Is there anything better than a day in the shop spent cutting joinery? Not many things that's for sure. That's what I got some time at doing in the shop. Not the fancy "Look at me" joinery like dovetails and drawborn mortise and tenons, but the standard bread and butter joinery. Rabbet joints and Dado joints, the behind the scene heroes that really make a piece work well and hold it together for the long term.
I think what I like about cutting these joints by hand is how some modern woodworking product makers would like you to think that this work is unnecessary. Don't cut a dado for that shelf, clamp it in place with our special high carbon steel, cryogenicaly treated three way clamp, drill it with our laser guided, heat seeking, over calibrated pocket hole guide, and secure it with these special screws, the ones you can only buy from us.

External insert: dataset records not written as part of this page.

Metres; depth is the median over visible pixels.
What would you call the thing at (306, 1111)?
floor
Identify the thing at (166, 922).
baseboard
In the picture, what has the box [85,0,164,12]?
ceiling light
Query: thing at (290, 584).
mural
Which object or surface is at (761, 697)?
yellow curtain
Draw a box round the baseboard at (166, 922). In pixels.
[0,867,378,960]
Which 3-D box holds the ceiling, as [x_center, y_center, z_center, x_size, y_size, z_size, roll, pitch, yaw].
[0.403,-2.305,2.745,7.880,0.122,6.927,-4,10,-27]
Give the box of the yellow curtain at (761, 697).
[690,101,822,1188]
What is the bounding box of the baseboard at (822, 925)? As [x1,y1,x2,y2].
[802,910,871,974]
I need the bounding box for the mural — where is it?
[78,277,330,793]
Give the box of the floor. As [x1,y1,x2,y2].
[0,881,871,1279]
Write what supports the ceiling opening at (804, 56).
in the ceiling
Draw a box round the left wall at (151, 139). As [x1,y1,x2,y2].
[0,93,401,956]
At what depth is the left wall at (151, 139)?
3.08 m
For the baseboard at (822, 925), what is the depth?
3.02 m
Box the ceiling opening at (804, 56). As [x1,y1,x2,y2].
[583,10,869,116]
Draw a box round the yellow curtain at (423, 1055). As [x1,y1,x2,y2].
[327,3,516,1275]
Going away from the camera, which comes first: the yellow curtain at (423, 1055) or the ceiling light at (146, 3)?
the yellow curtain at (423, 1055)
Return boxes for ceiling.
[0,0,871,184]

Now don't get me wrong, I do own a small pocket hole jig, and there are times when it is the right choice for joinery. I have seen some antique, heirloom pieces of furniture where pocket holes were used effectively. But if you take the product material you get with your Kreg jig at it's word you'd believe it's your one stop for connecting wood of all kinds. Build yourself a whole kitchen worth of cabinets with a mountain of plywood, a table saw, and a Kreg pocket hole jig. So easy my 8 year old can do it!

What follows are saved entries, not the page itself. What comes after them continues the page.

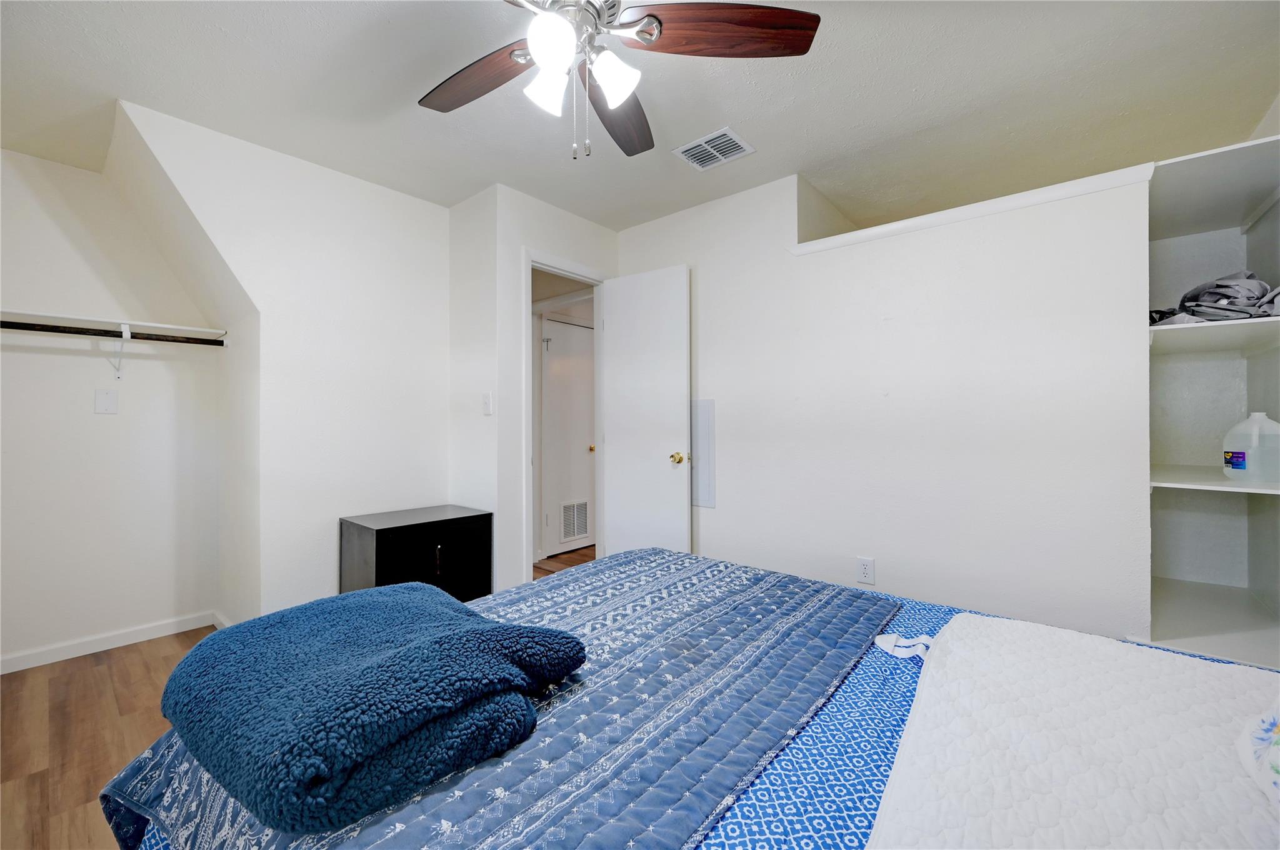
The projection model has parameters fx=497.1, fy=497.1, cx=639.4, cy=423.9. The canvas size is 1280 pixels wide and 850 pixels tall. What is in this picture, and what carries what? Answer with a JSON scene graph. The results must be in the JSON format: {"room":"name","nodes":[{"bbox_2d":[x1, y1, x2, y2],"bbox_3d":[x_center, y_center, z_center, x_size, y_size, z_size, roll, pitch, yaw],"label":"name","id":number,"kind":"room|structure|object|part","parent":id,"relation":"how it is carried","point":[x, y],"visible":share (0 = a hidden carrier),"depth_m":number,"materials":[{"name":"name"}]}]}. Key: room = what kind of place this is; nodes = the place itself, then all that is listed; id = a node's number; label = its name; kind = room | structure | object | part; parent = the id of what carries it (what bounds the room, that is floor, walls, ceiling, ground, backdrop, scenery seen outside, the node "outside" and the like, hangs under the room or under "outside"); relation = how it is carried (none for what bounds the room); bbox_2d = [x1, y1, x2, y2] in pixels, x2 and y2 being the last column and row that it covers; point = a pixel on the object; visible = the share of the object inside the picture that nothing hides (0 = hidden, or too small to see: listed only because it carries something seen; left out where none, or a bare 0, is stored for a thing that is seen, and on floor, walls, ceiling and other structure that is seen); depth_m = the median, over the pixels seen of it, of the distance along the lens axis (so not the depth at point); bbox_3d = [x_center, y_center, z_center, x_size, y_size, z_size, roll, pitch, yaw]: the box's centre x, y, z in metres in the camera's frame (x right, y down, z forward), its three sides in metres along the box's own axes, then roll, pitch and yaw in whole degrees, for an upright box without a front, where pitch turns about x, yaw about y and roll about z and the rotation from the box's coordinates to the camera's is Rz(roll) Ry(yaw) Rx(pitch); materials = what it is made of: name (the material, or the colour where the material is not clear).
{"room":"bedroom","nodes":[
{"label":"bedroom","id":0,"kind":"room"},
{"bbox_2d":[0,140,224,671],"bbox_3d":[-2.931,-0.065,2.366,0.120,2.455,1.640,0,0,41],"label":"closet back wall","id":1,"kind":"structure","parent":0,"point":[101,422],"depth_m":2.51,"materials":[{"name":"white paint"}]},
{"bbox_2d":[94,388,118,413],"bbox_3d":[-2.704,-0.117,2.520,0.014,0.120,0.075,0,0,41],"label":"wall plate","id":2,"kind":"object","parent":1,"relation":"attached to","point":[109,402],"visible":0.97,"depth_m":2.52,"materials":[{"name":"white plastic"}]},
{"bbox_2d":[0,610,218,672],"bbox_3d":[-2.850,1.106,2.361,0.015,0.079,1.577,0,0,41],"label":"baseboard","id":3,"kind":"structure","parent":1,"relation":"attached to","point":[21,667],"depth_m":2.52,"materials":[{"name":"white paint"}]},
{"bbox_2d":[0,307,227,338],"bbox_3d":[-2.734,-0.481,2.242,0.348,0.042,1.302,0,0,41],"label":"closet shelf","id":4,"kind":"object","parent":1,"relation":"attached to","point":[184,328],"visible":0.88,"depth_m":2.39,"materials":[{"name":"white wood"}]},
{"bbox_2d":[110,324,131,378],"bbox_3d":[-2.518,-0.359,2.407,0.270,0.261,0.032,0,0,41],"label":"shelf bracket","id":5,"kind":"object","parent":1,"relation":"attached to","point":[124,333],"visible":0.86,"depth_m":2.47,"materials":[{"name":"white metal"}]},
{"bbox_2d":[0,320,224,345],"bbox_3d":[-2.675,-0.433,2.170,0.044,0.051,1.328,0,0,41],"label":"closet rod","id":6,"kind":"object","parent":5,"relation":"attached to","point":[49,330],"visible":0.99,"depth_m":2.35,"materials":[{"name":"black metal"}]},
{"bbox_2d":[114,101,453,621],"bbox_3d":[-1.652,-0.072,2.533,0.119,2.456,1.492,0,0,41],"label":"left wall","id":7,"kind":"structure","parent":0,"point":[432,207],"depth_m":2.53,"materials":[{"name":"white paint"}]},
{"bbox_2d":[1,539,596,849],"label":"floor","id":8,"kind":"structure","parent":0,"point":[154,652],"depth_m":1.85,"materials":[{"name":"brown wood"}]},
{"bbox_2d":[339,503,493,600],"bbox_3d":[-1.177,0.804,2.661,0.467,0.644,0.616,0,0,41],"label":"black cabinet","id":9,"kind":"object","parent":8,"relation":"on","point":[377,549],"visible":0.66,"depth_m":2.51,"materials":[{"name":"black wood"}]},
{"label":"pull","id":10,"kind":"part","parent":9,"relation":"part of","materials":[{"name":"silver metal"}]},
{"bbox_2d":[121,543,1279,849],"bbox_3d":[0.287,0.650,0.905,2.168,1.057,1.832,0,0,41],"label":"bed","id":11,"kind":"object","parent":8,"relation":"on","point":[870,672],"visible":0.56,"depth_m":0.89,"materials":[{"name":"blue fabric"}]},
{"bbox_2d":[90,548,899,849],"bbox_3d":[-0.121,0.700,1.233,1.055,0.273,1.590,0,0,41],"label":"blue quilt","id":12,"kind":"object","parent":11,"relation":"on","point":[885,610],"visible":0.63,"depth_m":0.90,"materials":[{"name":"blue fabric"}]},
{"bbox_2d":[157,581,584,835],"bbox_3d":[-0.525,0.455,0.984,0.700,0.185,0.600,0,0,41],"label":"blue blanket","id":13,"kind":"object","parent":12,"relation":"on","point":[484,630],"visible":0.99,"depth_m":0.78,"materials":[{"name":"blue fabric"}]},
{"bbox_2d":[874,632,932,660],"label":"white strap","id":14,"kind":"object","parent":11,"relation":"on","point":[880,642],"visible":0.78,"depth_m":1.14,"materials":[{"name":"white fabric"}]},
{"bbox_2d":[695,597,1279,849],"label":"patterned bed sheet","id":15,"kind":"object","parent":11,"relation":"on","point":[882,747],"visible":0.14,"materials":[{"name":"blue fabric"}]},
{"bbox_2d":[868,614,1279,849],"bbox_3d":[0.672,0.522,0.636,0.653,0.122,1.144,0,0,41],"label":"white quilt","id":16,"kind":"object","parent":11,"relation":"on","point":[945,633],"visible":0.97,"depth_m":0.72,"materials":[{"name":"white fabric"}]},
{"bbox_2d":[1236,698,1279,807],"bbox_3d":[0.951,0.409,0.507,0.390,0.190,0.596,0,0,41],"label":"pillow","id":17,"kind":"object","parent":16,"relation":"on","point":[1278,737],"visible":1,"depth_m":0.68,"materials":[{"name":"white fabric"}]},
{"bbox_2d":[446,183,617,593],"bbox_3d":[-0.453,-0.079,3.121,0.120,2.426,0.944,0,0,41],"label":"door wall","id":18,"kind":"structure","parent":0,"point":[519,244],"depth_m":2.77,"materials":[{"name":"white paint"}]},
{"bbox_2d":[481,391,493,414],"bbox_3d":[-0.852,-0.115,2.757,0.077,0.119,0.018,0,0,41],"label":"light switch","id":19,"kind":"object","parent":18,"relation":"attached to","point":[487,402],"visible":0.99,"depth_m":2.75,"materials":[{"name":"white plastic"}]},
{"bbox_2d":[521,250,606,583],"bbox_3d":[-0.473,0.085,3.138,0.147,2.123,0.722,0,0,41],"label":"door frame","id":20,"kind":"structure","parent":18,"relation":"attached to","point":[529,261],"depth_m":3.00,"materials":[{"name":"white paint"}]},
{"bbox_2d":[600,262,690,558],"bbox_3d":[0.018,0.086,3.089,0.632,2.053,0.168,0,0,41],"label":"door","id":21,"kind":"structure","parent":20,"relation":"attached to","point":[627,281],"depth_m":3.05,"materials":[{"name":"white paint"}]},
{"bbox_3d":[0.228,0.206,2.952,0.077,0.069,0.098,0,0,41],"label":"brass doorknob","id":22,"kind":"part","parent":21,"relation":"part of","materials":[{"name":"gold metal"}]},
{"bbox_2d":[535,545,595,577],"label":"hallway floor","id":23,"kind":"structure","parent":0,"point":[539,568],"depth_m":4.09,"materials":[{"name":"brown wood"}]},
{"bbox_2d":[0,0,1279,233],"bbox_3d":[-0.080,-1.346,2.046,4.711,0.106,4.915,0,0,41],"label":"ceiling","id":24,"kind":"structure","parent":0,"point":[745,117],"depth_m":1.93,"materials":[{"name":"white paint"}]},
{"bbox_2d":[416,0,818,159],"bbox_3d":[-0.207,-0.999,1.330,1.248,0.597,1.239,0,0,41],"label":"ceiling fan","id":25,"kind":"object","parent":24,"relation":"hanging from","point":[652,15],"visible":0.99,"depth_m":1.35,"materials":[{"name":"metal"}]},
{"bbox_3d":[-0.474,-1.008,1.472,0.510,0.047,0.248,0,0,41],"label":"fan blade","id":26,"kind":"part","parent":25,"relation":"part of","materials":[{"name":"brown wood"}]},
{"bbox_3d":[-0.245,-0.890,1.335,0.102,0.113,0.106,0,0,41],"label":"shade","id":27,"kind":"part","parent":25,"relation":"part of","materials":[{"name":"white glass"}]},
{"bbox_3d":[-0.210,-0.909,1.216,0.109,0.118,0.112,0,0,41],"label":"glass shade","id":28,"kind":"part","parent":25,"relation":"part of","materials":[{"name":"white glass"}]},
{"bbox_3d":[-0.068,-0.899,1.307,0.112,0.114,0.115,0,0,41],"label":"shade","id":29,"kind":"part","parent":25,"relation":"part of","materials":[{"name":"white glass"}]},
{"bbox_3d":[-0.073,-1.004,1.622,0.242,0.050,0.564,0,0,2],"label":"blade","id":30,"kind":"part","parent":25,"relation":"part of","materials":[{"name":"brown wood"}]},
{"bbox_3d":[0.216,-1.015,1.294,0.561,0.047,0.200,0,0,-4],"label":"fan blade","id":31,"kind":"part","parent":25,"relation":"part of","materials":[{"name":"brown wood"}]},
{"bbox_2d":[671,126,754,170],"bbox_3d":[0.346,-1.295,2.355,0.307,0.013,0.250,0,0,41],"label":"ceiling vent","id":32,"kind":"object","parent":24,"relation":"attached to","point":[720,157],"visible":0.99,"depth_m":2.34,"materials":[{"name":"white metal"}]},
{"bbox_2d":[614,157,1153,642],"bbox_3d":[0.999,-0.063,2.520,2.978,2.418,0.129,0,0,41],"label":"back wall","id":33,"kind":"structure","parent":0,"point":[717,375],"depth_m":2.20,"materials":[{"name":"white paint"}]},
{"bbox_2d":[690,398,716,508],"bbox_3d":[0.299,0.170,3.016,0.350,0.643,0.019,0,0,41],"label":"access panel","id":34,"kind":"object","parent":33,"relation":"attached to","point":[705,437],"visible":0.73,"depth_m":2.95,"materials":[{"name":"white"}]},
{"bbox_2d":[855,556,875,584],"bbox_3d":[1.069,0.693,2.357,0.073,0.118,0.009,0,0,41],"label":"wall outlet","id":35,"kind":"object","parent":33,"relation":"attached to","point":[865,568],"visible":0.98,"depth_m":2.35,"materials":[{"name":"white plastic"}]},
{"bbox_2d":[786,165,1151,256],"bbox_3d":[1.299,-0.880,2.205,1.337,0.058,0.155,0,0,41],"label":"ledge trim","id":36,"kind":"structure","parent":33,"relation":"attached to","point":[947,216],"depth_m":2.02,"materials":[{"name":"white paint"}]},
{"bbox_2d":[1143,132,1279,668],"bbox_3d":[2.144,-0.051,1.820,0.481,1.860,0.830,0,0,41],"label":"built-in shelf","id":37,"kind":"object","parent":33,"relation":"in","point":[1178,593],"visible":0.74,"depth_m":2.06,"materials":[{"name":"white paint"}]},
{"bbox_2d":[1147,271,1279,325],"bbox_3d":[2.075,-0.441,1.796,0.496,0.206,0.420,0,0,41],"label":"gray cloth","id":38,"kind":"object","parent":37,"relation":"on","point":[1218,293],"visible":0.73,"depth_m":1.70,"materials":[{"name":"grey fabric"}]},
{"bbox_2d":[1221,412,1279,482],"bbox_3d":[2.185,0.081,1.751,0.186,0.243,0.143,0,0,41],"label":"plastic jug","id":39,"kind":"object","parent":37,"relation":"on","point":[1253,427],"visible":1,"depth_m":1.73,"materials":[{"name":"white plastic"}]},
{"label":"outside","id":40,"kind":"structure","parent":0,"visible":0},
{"bbox_2d":[540,312,596,556],"bbox_3d":[-0.546,0.114,4.414,0.097,2.010,0.719,0,0,41],"label":"hallway door","id":41,"kind":"structure","parent":40,"point":[549,328],"depth_m":4.36,"materials":[{"name":"white paint"}]},
{"bbox_2d":[558,498,589,542],"bbox_3d":[-0.577,0.846,4.370,0.016,0.338,0.331,0,0,41],"label":"door vent","id":42,"kind":"object","parent":41,"relation":"in","point":[579,529],"visible":0.95,"depth_m":4.36,"materials":[{"name":"white metal"}]},
{"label":"brass knob","id":43,"kind":"part","parent":41,"relation":"part of","materials":[{"name":"gold metal"}]}
]}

Seriously, real furniture screams for real joinery, and even though this is a simple shelf to hang on the wall in my shop, there is no reason I see to skimp and scrape on things that I feel are, so elementary, so basic to quality woodworking.
There are a lot a ways to go about cutting this kind of joinery, it should come as no surprise that I prefer to cut mine by hand.
Now it was time to lay out and cut the dadoes, five stopped dadoes per side, ten in all. This is how I go about doing these.
Just a quick work about speed when it comes to handwork. I took my time working on the first side, taking lots of pictures and trying to set myself up for this post. But when it came time to cut the second set on the other side I decided to time myself and see just how fast I could pull it off. With the layout already done I cut five stopped dadoes in around 18 1/2 minutes total. Now at first you may think that seems like a good amount of time compared to what one could do with a router or dado blade on the table saw. But the stop and think about it.
Add in the time it takes to set up any jigs, sliding table, sacrificial fence, parallel clamps. Don't forget the time it takes to do the test cuts, measure, reset the jig and repeat the test cut. Take the cut in steps. Then because it's a stopped dado, still have to grab that lowly chisel and square the ends of the cut, or round over the ends of the shelf stock that is to fit in the joint later.
In the end, I figure it's a wash really, I don't claim my method is faster, I just stand by the idea that working by hand can be every bit as efficient and quick as working with electron. I keep and use power tools too, I just don't believe they are always the answer and for me, when I used to work almost exclusively by electron, I used to hate how almost every operation needed a different jig, and sometimes it seemed like I spent nearly as much time building jigs as I did building furniture. If you ask me I'd rather build furniture.